Introduction to Funcion Calling
Function calls allow you to connect models such as gpt-4o to external tools and systems. This is useful for many things, such as empowering AI assistants or creating deep integrations between your apps and models.
If you know or have used Semantic Kernel may find that in addition to OpenAI support Function Calling models, automatic function calling does not seem to be good, domestic big models almost can not be used, due to want to solve this problem, in GitHub to find a big brother's method.
GitHub Address:/Jenscaasen/UniversalLLMFunctionCaller
Biggie is doing it by prompting the engineering with the principle of calling local functions in Semantic Kernel. I looked at Biggie's code and changed the prompt word to Chinese, which may be more applicable to the big domestic models.
Wrote a post about it earlier:
But at that time they did not have an open source project, interested friends, there is no way to quickly get started to experience, only to do it all over again, and now has been integrated into this part of my open source project SimpleRAG, interested friends only need to fill in their own API Key can be a quick experience, you can also easily view the code.
GitHub Address:/Ming-jiayou/SimpleRAG
A Generic Approach to Function Calling
Before we start the presentation, let's look at the effect:
Compare the effect of not using FunctionCalling:
One more example:
Compare the effect of not using Function Calling:
The exact code can be viewed in GitHub, and the focus here is on the implementation.

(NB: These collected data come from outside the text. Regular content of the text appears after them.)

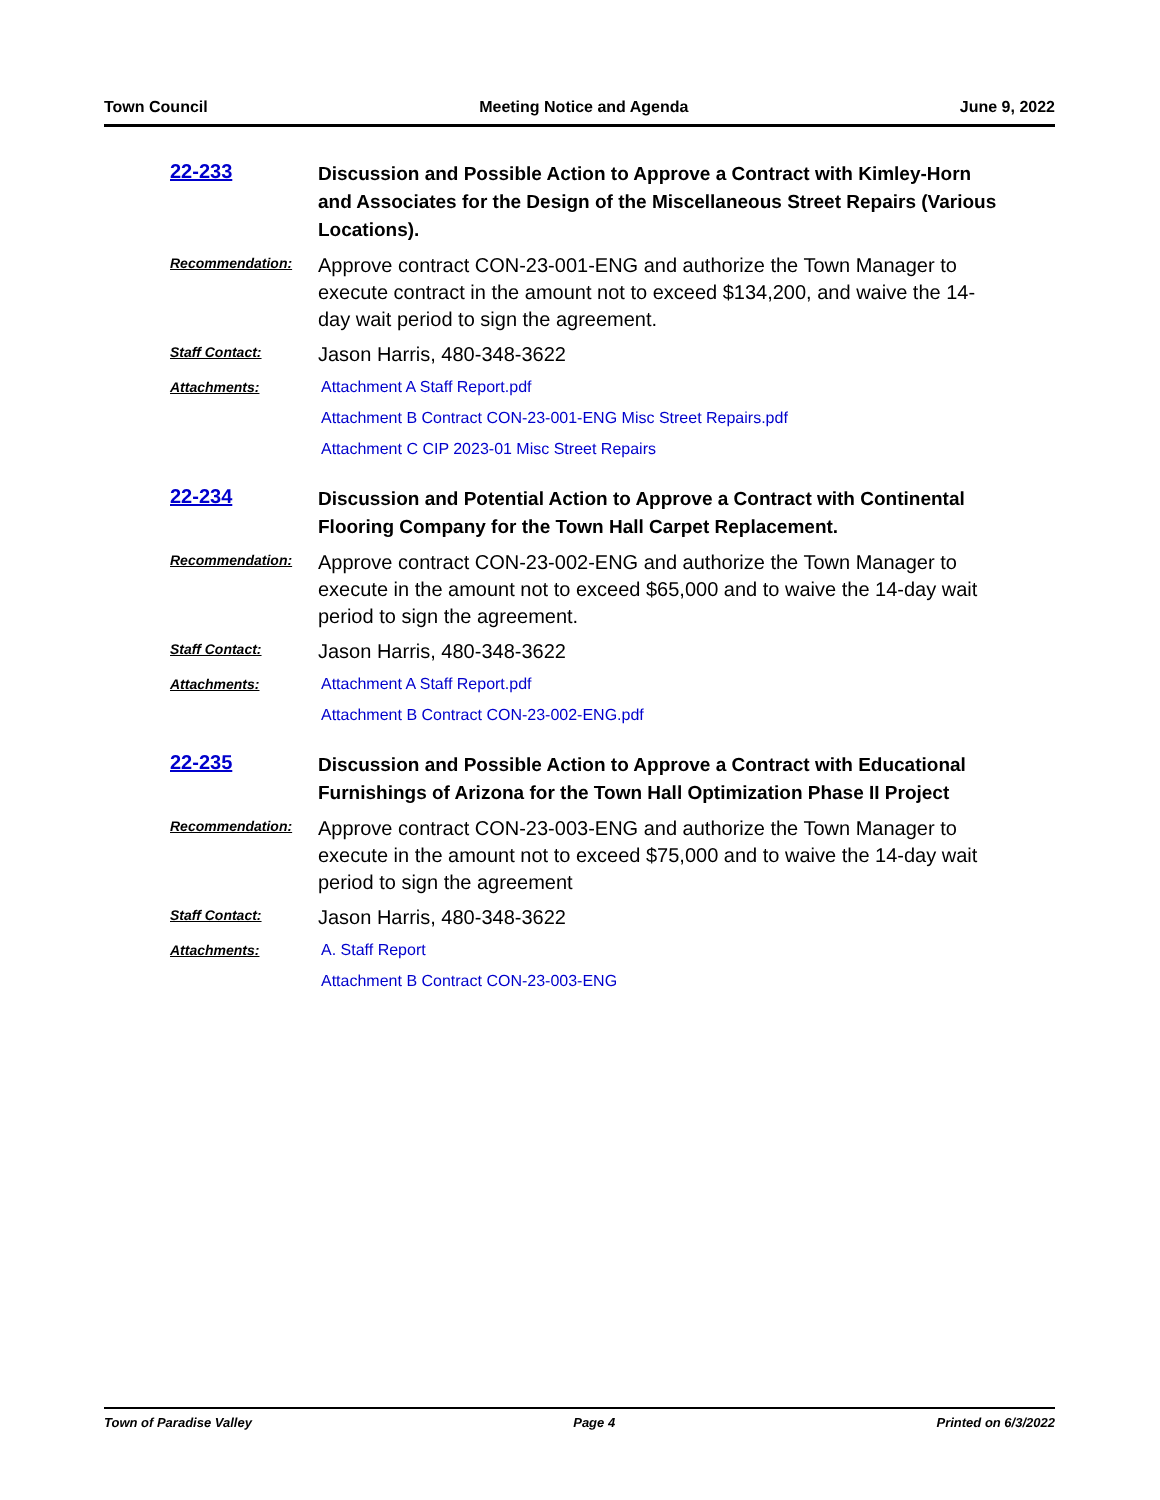Town Council Meeting Notice and Agenda June 9, 2022
22-233
Discussion and Possible Action to Approve a Contract with Kimley-Horn and Associates for the Design of the Miscellaneous Street Repairs (Various Locations).
Recommendation:
Approve contract CON-23-001-ENG and authorize the Town Manager to execute contract in the amount not to exceed $134,200, and waive the 14-day wait period to sign the agreement.
Staff Contact:
Jason Harris, 480-348-3622
Attachments: Attachment A Staff Report.pdf
Attachment B Contract CON-23-001-ENG Misc Street Repairs.pdf
Attachment C CIP 2023-01 Misc Street Repairs
22-234
Discussion and Potential Action to Approve a Contract with Continental Flooring Company for the Town Hall Carpet Replacement.
Recommendation:
Approve contract CON-23-002-ENG and authorize the Town Manager to execute in the amount not to exceed $65,000 and to waive the 14-day wait period to sign the agreement.
Staff Contact:
Jason Harris, 480-348-3622
Attachments: Attachment A Staff Report.pdf
Attachment B Contract CON-23-002-ENG.pdf
22-235
Discussion and Possible Action to Approve a Contract with Educational Furnishings of Arizona for the Town Hall Optimization Phase II Project
Recommendation:
Approve contract CON-23-003-ENG and authorize the Town Manager to execute in the amount not to exceed $75,000 and to waive the 14-day wait period to sign the agreement
Staff Contact:
Jason Harris, 480-348-3622
Attachments: A. Staff Report
Attachment B Contract CON-23-003-ENG
Town of Paradise Valley Page 4 Printed on 6/3/2022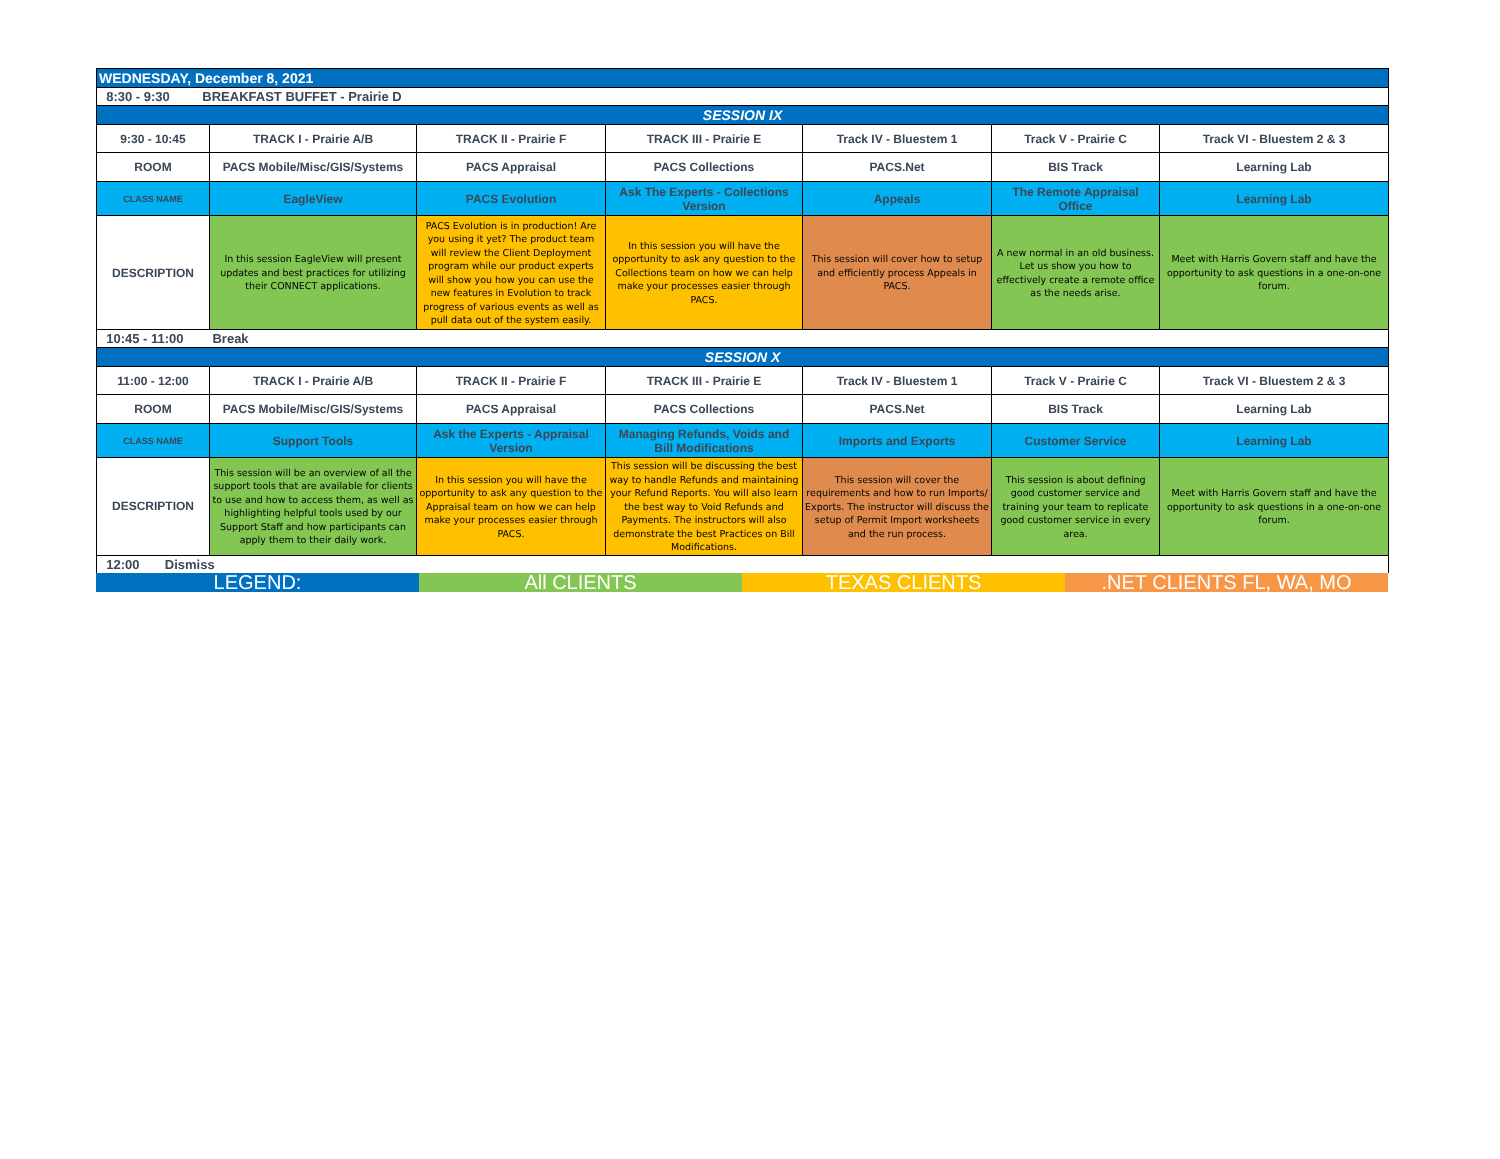| WEDNESDAY, December 8, 2021 | | | | | | |
| 8:30 - 9:30 BREAKFAST BUFFET - Prairie D | | | | | | |
| SESSION IX | | | | | | |
| 9:30 - 10:45 | TRACK I - Prairie A/B | TRACK II - Prairie F | TRACK III - Prairie E | Track IV - Bluestem 1 | Track V - Prairie C | Track VI - Bluestem 2 & 3 |
| ROOM | PACS Mobile/Misc/GIS/Systems | PACS Appraisal | PACS Collections | PACS.Net | BIS Track | Learning Lab |
| CLASS NAME | EagleView | PACS Evolution | Ask The Experts - Collections Version | Appeals | The Remote Appraisal Office | Learning Lab |
| DESCRIPTION | In this session EagleView will present updates and best practices for utilizing their CONNECT applications. | PACS Evolution is in production! Are you using it yet? The product team will review the Client Deployment program while our product experts will show you how you can use the new features in Evolution to track progress of various events as well as pull data out of the system easily. | In this session you will have the opportunity to ask any question to the Collections team on how we can help make your processes easier through PACS. | This session will cover how to setup and efficiently process Appeals in PACS. | A new normal in an old business. Let us show you how to effectively create a remote office as the needs arise. | Meet with Harris Govern staff and have the opportunity to ask questions in a one-on-one forum. |
| 10:45 - 11:00 Break | | | | | | |
| SESSION X | | | | | | |
| 11:00 - 12:00 | TRACK I - Prairie A/B | TRACK II - Prairie F | TRACK III - Prairie E | Track IV - Bluestem 1 | Track V - Prairie C | Track VI - Bluestem 2 & 3 |
| ROOM | PACS Mobile/Misc/GIS/Systems | PACS Appraisal | PACS Collections | PACS.Net | BIS Track | Learning Lab |
| CLASS NAME | Support Tools | Ask the Experts - Appraisal Version | Managing Refunds, Voids and Bill Modifications | Imports and Exports | Customer Service | Learning Lab |
| DESCRIPTION | This session will be an overview of all the support tools that are available for clients to use and how to access them, as well as highlighting helpful tools used by our Support Staff and how participants can apply them to their daily work. | In this session you will have the opportunity to ask any question to the Appraisal team on how we can help make your processes easier through PACS. | This session will be discussing the best way to handle Refunds and maintaining your Refund Reports. You will also learn the best way to Void Refunds and Payments. The instructors will also demonstrate the best Practices on Bill Modifications. | This session will cover the requirements and how to run Imports/ Exports. The instructor will discuss the setup of Permit Import worksheets and the run process. | This session is about defining good customer service and training your team to replicate good customer service in every area. | Meet with Harris Govern staff and have the opportunity to ask questions in a one-on-one forum. |
| 12:00 Dismiss | | | | | | |
LEGEND: All CLIENTS TEXAS CLIENTS .NET CLIENTS FL, WA, MO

Here is an example of the Qwen2-7B-Instruct.
First create a Kernel:
Import plugins in Kernel:
The above are just simulation functions used for testing.
Just write it like this:
Now explore the process inside.
First convert the plugin to text:
Add examples to the dialog history:
Add a command to the dialog history:
Embed all the available functions into this Prompt now, as shown below:
Add the command to the dialog history now, as shown below:
Let LLM choose which function should be called first or not, depending on the task:
LLM returns the function that needs to be called to accomplish this task:
Verify this function:
Calls a function in the plugin:
The result returned by the first function:
Sending another request to the LLM, which function should now be called, the LLM returns as shown below:
Similarly execute the second function in the plugin:
The return of the second function:
The request is then sent to the LLM:
The function called is named Finished, indicating that the process is complete and you can jump out, as shown below:
Got the last of the information:
The results are shown below:
The above is the approximate flow of this method, the specific implementation can be seen in the GitHub open source code.
After testing this method available LLM
flat-roofed building | usable model |
---|---|
Silicon-based flow | Llama-3.1-405/70/8B、Llama-3-70/8B-Instruct、DeepSeek-V2-Chat、deepseek-llm-67b-chat、Qwen2-72/57/7/1.5B-Instruct、Qwen2-57B-A14B-Instruct、Qwen1.5-110/32/14B-Chat、Qwen2-Math-72B-Instruct、Yi-1.5-34/9/6B-Chat-16K、internlm2_5-20/7b-chat |
Xunfei Starburst (1940-), Chinese science fiction writer and dramatist | Spark Lite、Spark Pro-128K、Spark Max、Spark4.0 Ultra |
lit. zero-one million things | yi-large、yi-medium、yi-spark、yi-large-rag、yi-large-fc、yi-large-turbo |
The Dark Side of the Moon | moonshot-v1-8k、moonshot-v1-32k、moonshot-v1-128k |
Smart Spectrum AI | glm-4-0520、glm-4、glm-4-air、glm-4-airx、glm-4-flash、glm-4v、glm-3-turbo |
DeepSeek | deepseek-chat、deepseek-coder |
jumping stars | step-1-8k、step-1-32k、step-1-128k、step-2-16k-nightly、step-1-flash |
Minimax | abab6.5s-chat、abab5.5-chat |
Alibaba's hundreds of refinements | qwen-max、qwen2-math-72b-instruct、qwen-max-0428、qwen2-72b-instruct、qwen2-57b-a14b-instruct、qwen2-7b-instruct |
The above is not necessarily complete, there are still some models that have not been tested, so feel free to continue to add.